SpaceX $1.75T IPO: Can it make new millionaires?
SpaceX plans an IPO valuing the company near $1.75 trillion. The company reported about $18.7 billion in 2025 revenue and a $4.94 billion net loss.
SpaceX filed a prospectus for an initial public offering that would value the company at roughly $1.75 trillion. The filing asks public investors to buy into a business that reported about $18.67 billion in revenue for 2025 while posting a $4.94 billion net loss for the year.

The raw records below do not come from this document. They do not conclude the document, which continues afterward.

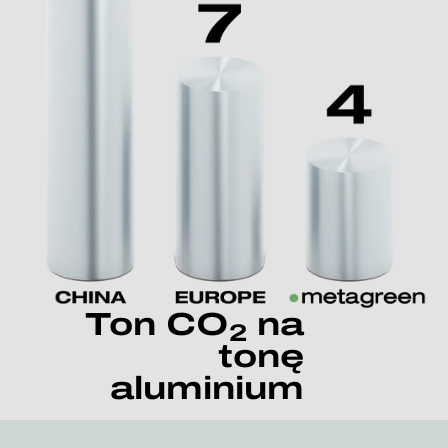
Ton CO
na
2
tonę
aluminium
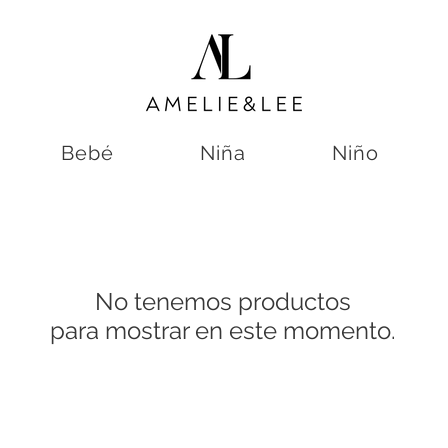
Bebé
Niña
Niño
No tenemos productos
para mostrar en este momento.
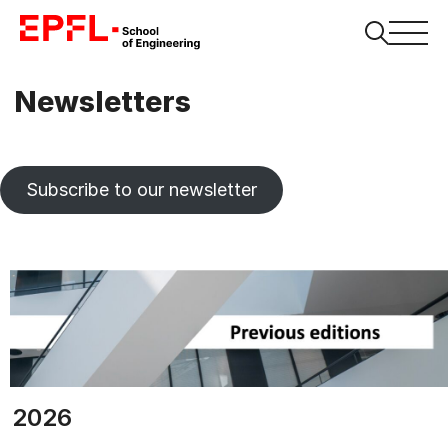
Newsletters
Subscribe to our newsletter
2026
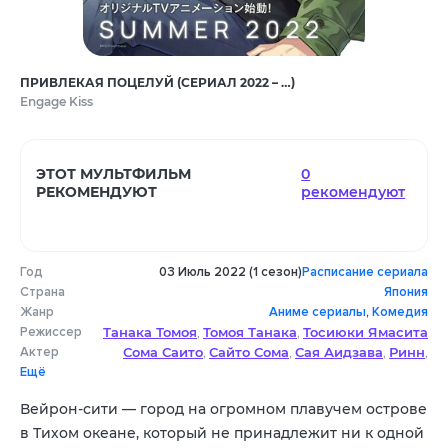
ПРИВЛЕКАЯ ПОЦЕЛУЙ (СЕРИАЛ 2022 – …)
Engage Kiss
ЭТОТ МУЛЬТФИЛЬМ
0
РЕКОМЕНДУЮТ
рекомендуют
Год
03 Июль 2022 (1 сезон)
Расписание сериала
Страна
Япония
Жанр
Аниме сериалы
,
Комедия
Режиссер
Танака Томоя
Томоя Танака
Тосиюки Ямасита
,
,
Актер
Сома Саито
Сайто Сома
Сая Аидзава
Ринн
Мицутоси Сато
,
,
Ёсицугу Кимура
,
,
,
,
Ещё
Айдзава Сая
Руми Окубо
Лин Шэй
,
,
,
Саори Онъиси
Окубо Руми
Ватанабэ Акэно
,
,
Вейрон-сити — город на огромном плавучем острове
в Тихом океане, который не принадлежит ни к одной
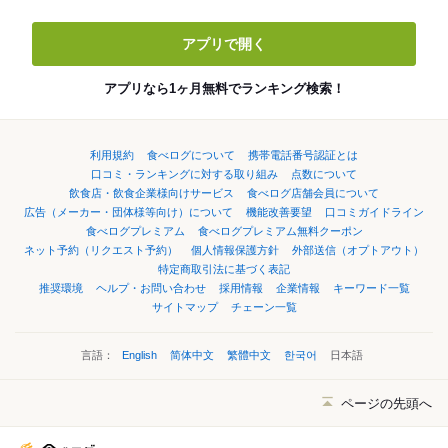
アプリで開く
アプリなら1ヶ月無料でランキング検索！
利用規約
食べログについて
携帯電話番号認証とは
口コミ・ランキングに対する取り組み
点数について
飲食店・飲食企業様向けサービス
食べログ店舗会員について
広告（メーカー・団体様等向け）について
機能改善要望
口コミガイドライン
食べログプレミアム
食べログプレミアム無料クーポン
ネット予約（リクエスト予約）
個人情報保護方針
外部送信（オプトアウト）
特定商取引法に基づく表記
推奨環境
ヘルプ・お問い合わせ
採用情報
企業情報
キーワード一覧
サイトマップ
チェーン一覧
言語：
English
简体中文
繁體中文
한국어
日本語
ページの先頭へ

Founded in 2002, SpaceX operates multiple lines of business including Starlink satellite internet, rocket launch services, government contracts, space infrastructure projects and AI-related operations. The company reported roughly $11.4 billion of 2025 revenue from Starlink. Losses widened in the first quarter of 2026 as spending increased on AI infrastructure and Starship development. The prospectus states SpaceX has a history of net losses and may not achieve profitability.
The IPO price would value SpaceX at more than 90 times 2025 sales. By contrast, Tesla’s 2010 IPO implied a valuation near 15 times sales. The SpaceX filing emphasizes future revenue sources such as a planned expansion of Starlink, AI infrastructure and proposals for orbital data centers, including as many as one million small AI satellites in low Earth orbit.
Valuation estimates from outside analysts vary. Aswath Damodaran, a finance professor, revised his estimate to about $1.3 trillion after reviewing the prospectus, writing, “The prospectus has made the story bigger, but also more volatile.” He added that paying about 100 times revenues raises the risk profile of the investment.
Morningstar’s discounted cash flow model places a value near $780 billion. A separate projection from an investment bank estimates that SpaceX’s AI business alone could generate more than $300 billion in annual revenue by 2030.
Research on past IPOs highlights risks tied to high revenue multiples. Work by finance professor Jay Ritter finds companies that listed at more than 40 times sales often underperformed the broader market in subsequent years; SpaceX seeks to list at more than twice that multiple.
Industry investors and venture figures note loss-making companies can still list. Ruth Foxe-Blader, a managing partner at a venture firm, observed that a project of this scope being loss-making at the time of an IPO is not unusual.
Market mechanics may affect short-term stock performance. Morningstar analysts anticipate strong initial demand driven by a small public float, wide bank support and investor interest in AI infrastructure, and they wrote that Nasdaq 100 inclusion could be possible soon after the IPO. The firm also warned that lock-up expirations, when private investors and employees can sell shares, will be an important test of sustained demand and that later buying opportunities may appear with what they described as greater downside protection for long-term investors.